Rede von: Unbekanntinfo_outline
Herr Präsident! Meine Damen und Herren! Lassen Sie mich als Metallarbeiter für die GRÜNEN auf den Grund hinweisen, warum wir die Aktuelle Stunde beantragt haben: Es ist der massive Eingriff von Seiten der Regierungskoalition und der Bundesregierung und Vertretern der CDU wie Herrn Barzel, der unmittelbar vor der Urabstimmung gesagt hat, daß die Tarifforderung nach der 35-Stunden-Woche den Staat in Frage stelle.
Das ist ein massiver Eingriff in die Tarifautonomie.
Wenn ich das im Zusammenhang mit dem gestern vorgestellten Gesetzentwurf über eine Amnestie für die Parteispender aus der Industrie bringe, dann weiß ich jetzt, warum Sie sich der Industrie in dieser Weise verpflichtet fühlen.

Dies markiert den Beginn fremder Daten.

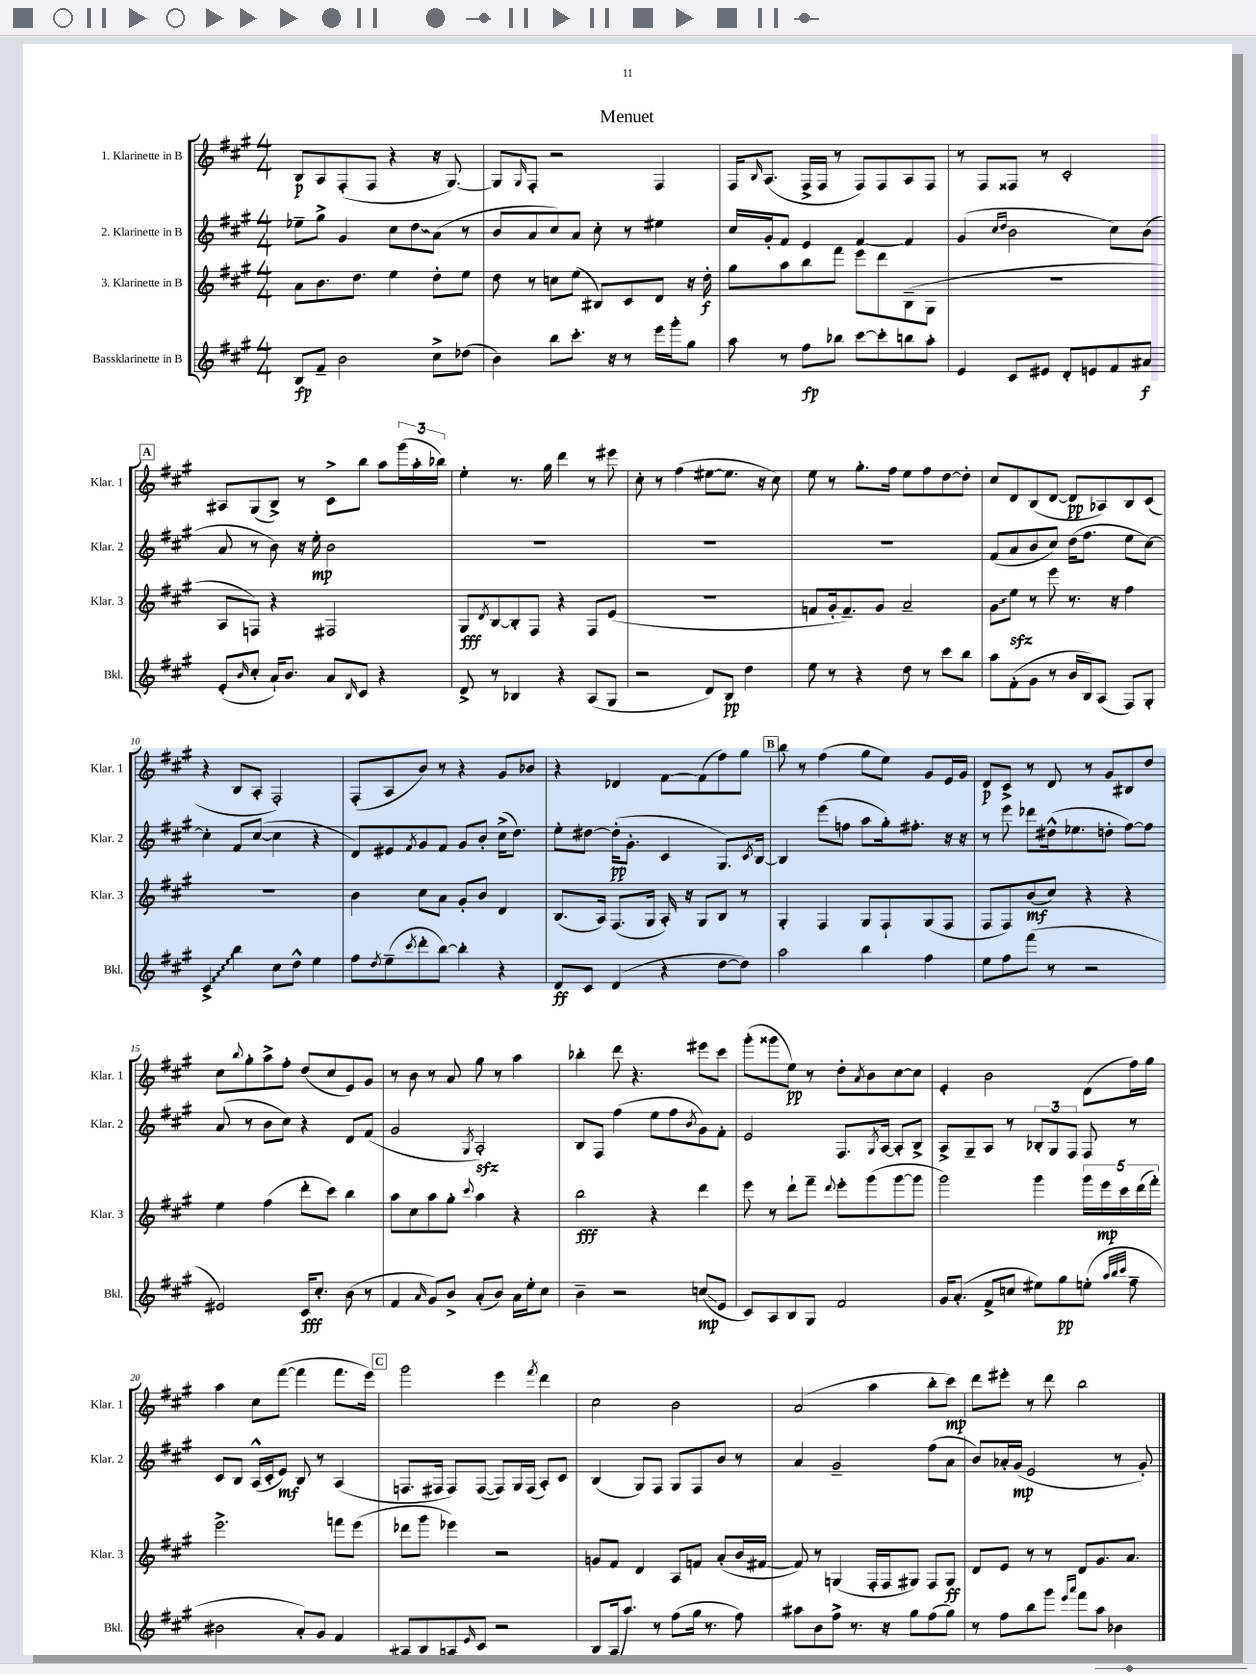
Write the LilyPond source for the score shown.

Das Problem besteht darin: Die Mittel, die die Regierung bis zum Tag der Urabstimmung aufgeboten hat, um die Massenarbeitslosigkeit zu beseitigen, reichen nicht aus, um der Sache Herr zu werden. Der Vorruhestand, der jetzt Gesetz geworden ist und der nach Ihren eigenen optimistischsten Darstellungen höchstens 200 000 Arbeitsplätze neu besetzt, bringt uns in die Situation, daß immer noch über 2,2 Millionen Arbeitslose vorhanden sind. Auch das Wirtschaftswachstum, das Sie betreiben, führt nicht dazu, die Massenarbeitslosigkeit zu beseitigen.
Ich möchte Ihnen, Herr Lambsdorff, noch ein Musterbeispiel aus der Automobilindustrie zeigen, daß Ihre Politik des Wachstums nicht zur Schaffung von Arbeitsplätzen führt. Bei Daimler-Benz sind im März in der Aufsichtsratssitzung Investitionsprogramme über 10,8 Milliarden DM bis 1988 mit dem Ziel beschlossen worden, bei gleicher Belegschaft 100 000 Pkws mehr zu produzieren.
Das geschieht in einer Branche, in der wir von höchstem Wachstum sprechen. Die anderen hängen dabei hinten nach.
Deshalb ist Ihre Politik, Herr Blüm, wenn Sie sagen, Sie stünden auf der Seite der Arbeitslosen, mit dieser Wachstumspolitik nicht zu rechtfertigen.
Sie stehen nicht auf der Seite der Arbeitslosen, sondern auf der Seite dieses Wachstumskurses. Der ist allerdings so geartet, daß er nicht dahin führt, die Massenarbeitslosigkeit zu bekämpfen. Das ist die Politik, die Frau Thatcher in den letzten Jahren in England durchgeführt hat. Sie haben kein anderes Konzept. Deshalb sind Sie daran interessiert, mit Ihren Äußerungen die Gewerkschaften zwar nicht kaputtzumachen, sie aber etwas kleiner, schwächer zu machen, damit sie nicht mehr genügend Kraft haben, gegen Ihren Wachstumskurs anzugehen. Denn Sie brauchen die Gewerkschaft auch noch als Ordnungsfaktor. Das will ich Ihnen gerne konzedieren.